#### [УЧЕБНОЕ ЗАДАНИЕ 1]
Перепишите без изменений фрагмент строк данных, начиная со строки, содержащей «a cloud-based IDE.», и заканчивая строкой, содержащей «for proofreading code.», включая обе эти строки.
#### [УЧЕБНОЕ ЗАДАНИЕ 2]
Продолжите текст об экономической политике правительства Екатерины II, начав сразу после его последнего предложения.

#### [ФРАГМЕНТ ДОКУМЕНТА]

Экономическая политика правительства Екатерины II во второй половине XVIII в. Идеи и практика
Шрифт:
Итак, осенью 1760 г. во время сильнейшей бури погибло 5 нагруженных товаром морских судов, отчего некоторые партнеры Евреинова «впали в банкрутство». В 1761 г. – новое несчастье. Оказавшееся излишне влажным льняное семя («…которой опасности, – по уверению купца, – во оном продукте предвидеть не можно») во время чрезвычайно жаркого лета сопрело в корабельных трюмах, и его пришлось продавать за полцены. Наконец, в 1762 г. «…в марте месяце припечатанным к газетам указом рушены были все таковые привилегии, от чего я неминуемо в крайнее разорение и нищету приттить мог, потеряв такой великой капитал и заплатя со оного семя в казну одних пошлин окола ста тысяч рублев…». Указ от 24 марта, в виде исключения продлевавший на три года действие монополии Евреинова, мог бы поправить его дела. Кстати, и за продление «торга» пришлось заплатить. Как отмечает корреспондент Екатерины, «…велено было взнесть в комнату чрез Мельгунова и Волкова десять тысяч
125
Из документа не совсем ясно, можно ли рассматривать названную сумму обыкновенной взяткой в пользу вельмож-посредников, или же официально санкционированным «пожертвованием» в казну. Первое предположение кажется более вероятным.

Источники документов в виде простого текста:
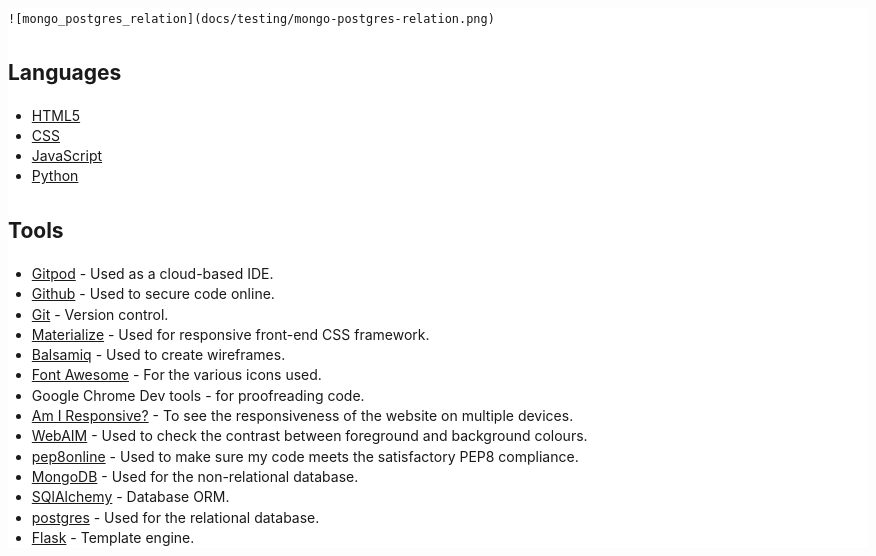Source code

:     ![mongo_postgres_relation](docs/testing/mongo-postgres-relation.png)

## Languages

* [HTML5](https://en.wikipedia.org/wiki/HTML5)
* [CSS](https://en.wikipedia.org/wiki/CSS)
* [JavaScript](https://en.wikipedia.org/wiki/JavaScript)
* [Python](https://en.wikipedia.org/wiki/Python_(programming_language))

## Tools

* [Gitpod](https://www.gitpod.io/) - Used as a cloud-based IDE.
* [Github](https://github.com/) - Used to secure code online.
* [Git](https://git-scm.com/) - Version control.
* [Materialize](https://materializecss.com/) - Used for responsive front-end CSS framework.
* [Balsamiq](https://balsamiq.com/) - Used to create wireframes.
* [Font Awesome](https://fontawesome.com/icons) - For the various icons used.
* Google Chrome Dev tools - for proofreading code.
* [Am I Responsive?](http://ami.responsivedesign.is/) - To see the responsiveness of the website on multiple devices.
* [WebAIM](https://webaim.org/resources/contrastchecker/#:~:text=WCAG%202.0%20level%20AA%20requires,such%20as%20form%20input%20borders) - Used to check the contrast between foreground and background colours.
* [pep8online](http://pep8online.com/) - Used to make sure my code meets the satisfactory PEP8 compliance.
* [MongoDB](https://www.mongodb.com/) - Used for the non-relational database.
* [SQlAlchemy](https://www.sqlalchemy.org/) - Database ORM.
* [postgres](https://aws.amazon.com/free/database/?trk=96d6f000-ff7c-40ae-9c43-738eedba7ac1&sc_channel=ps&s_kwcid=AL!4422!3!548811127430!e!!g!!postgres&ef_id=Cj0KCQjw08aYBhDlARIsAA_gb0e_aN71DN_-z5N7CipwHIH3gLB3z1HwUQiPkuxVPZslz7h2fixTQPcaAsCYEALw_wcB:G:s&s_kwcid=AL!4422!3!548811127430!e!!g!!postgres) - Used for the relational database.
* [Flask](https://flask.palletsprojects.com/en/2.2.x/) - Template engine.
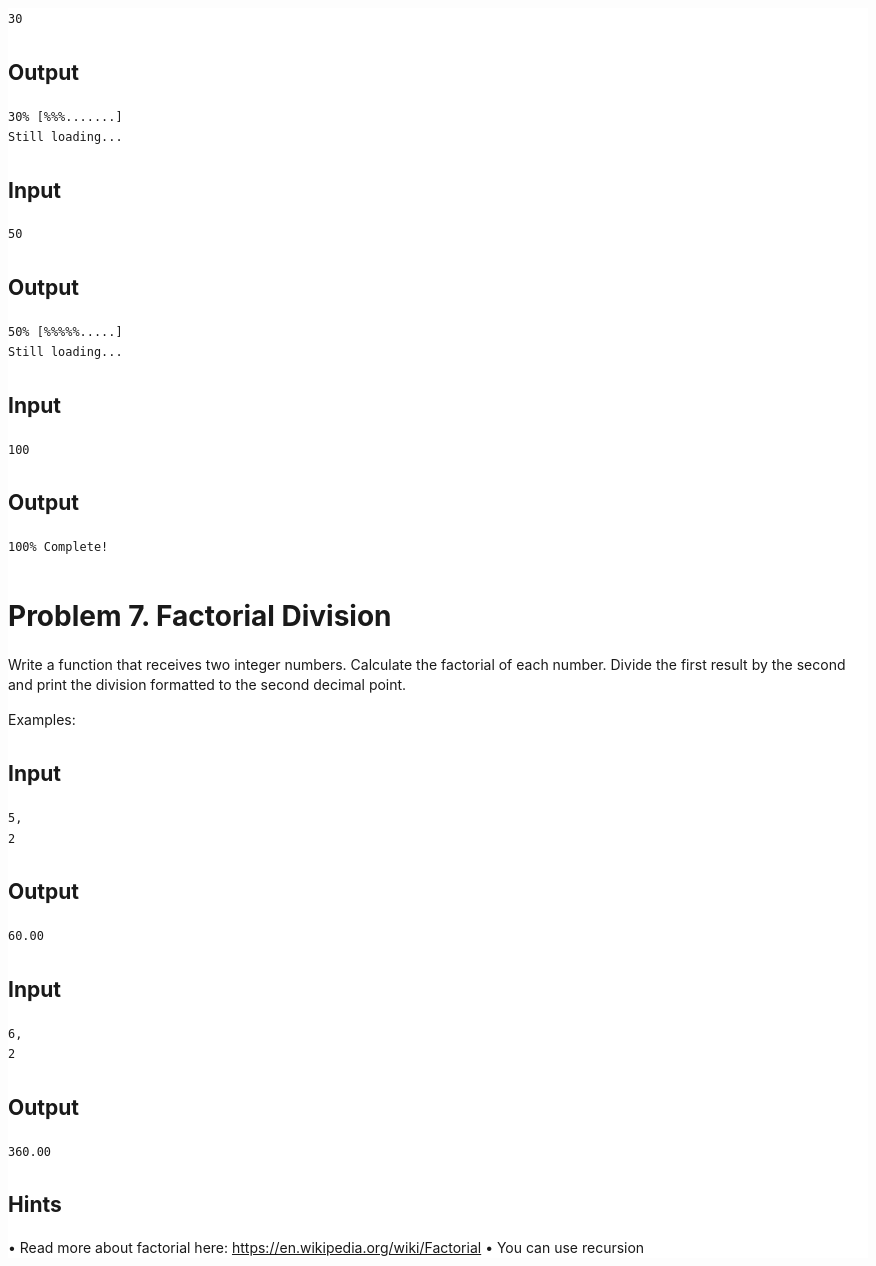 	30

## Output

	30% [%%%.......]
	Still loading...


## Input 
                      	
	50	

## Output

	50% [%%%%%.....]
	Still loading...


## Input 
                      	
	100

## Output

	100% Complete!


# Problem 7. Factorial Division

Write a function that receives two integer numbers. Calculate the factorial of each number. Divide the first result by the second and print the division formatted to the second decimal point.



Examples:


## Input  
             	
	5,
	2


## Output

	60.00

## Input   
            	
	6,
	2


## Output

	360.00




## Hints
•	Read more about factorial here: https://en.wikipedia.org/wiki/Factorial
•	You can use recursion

#### [ПОЛЕ ОТВЕТА 1]
* [Gitpod](https://www.gitpod.io/) - Used as a cloud-based IDE.
* [Github](https://github.com/) - Used to secure code online.
* [Git](https://git-scm.com/) - Version control.
* [Materialize](https://materializecss.com/) - Used for responsive front-end CSS framework.
* [Balsamiq](https://balsamiq.com/) - Used to create wireframes.
* [Font Awesome](https://fontawesome.com/icons) - For the various icons used.
* Google Chrome Dev tools - for proofreading code.

#### [ПОЛЕ ОТВЕТА 2]
Однако указ от 31 июля уже не оставлял надежды. «И тако, – сокрушался Евреинов, – разорился б дом, которой единственно продолжал коммерцию с иностранными государствами к славе империи, заплатя не один миллион рублев в казну пошлин, не считая что от того народной пользы последовало и нарушении всей нации купеческого за морем кредита». Между тем, уверял он, не последует ни малейшего «народного отягощения», если императрица позволит «додержать» его монополию в течение двух лет, поскольку поставлявшие семя с внутреннего рынка российские купцы-подрядчики будут продавать его по тем же ценам, как и иностранным купцам, но только непосредственно Евреинову. В противном же случае, утверждал он, подрядчики «…уведав, что вольно отпущать будет всякому, мне уже не отдадут», предвидя, очевидно, полную потерю контроля над ценами со своей стороны.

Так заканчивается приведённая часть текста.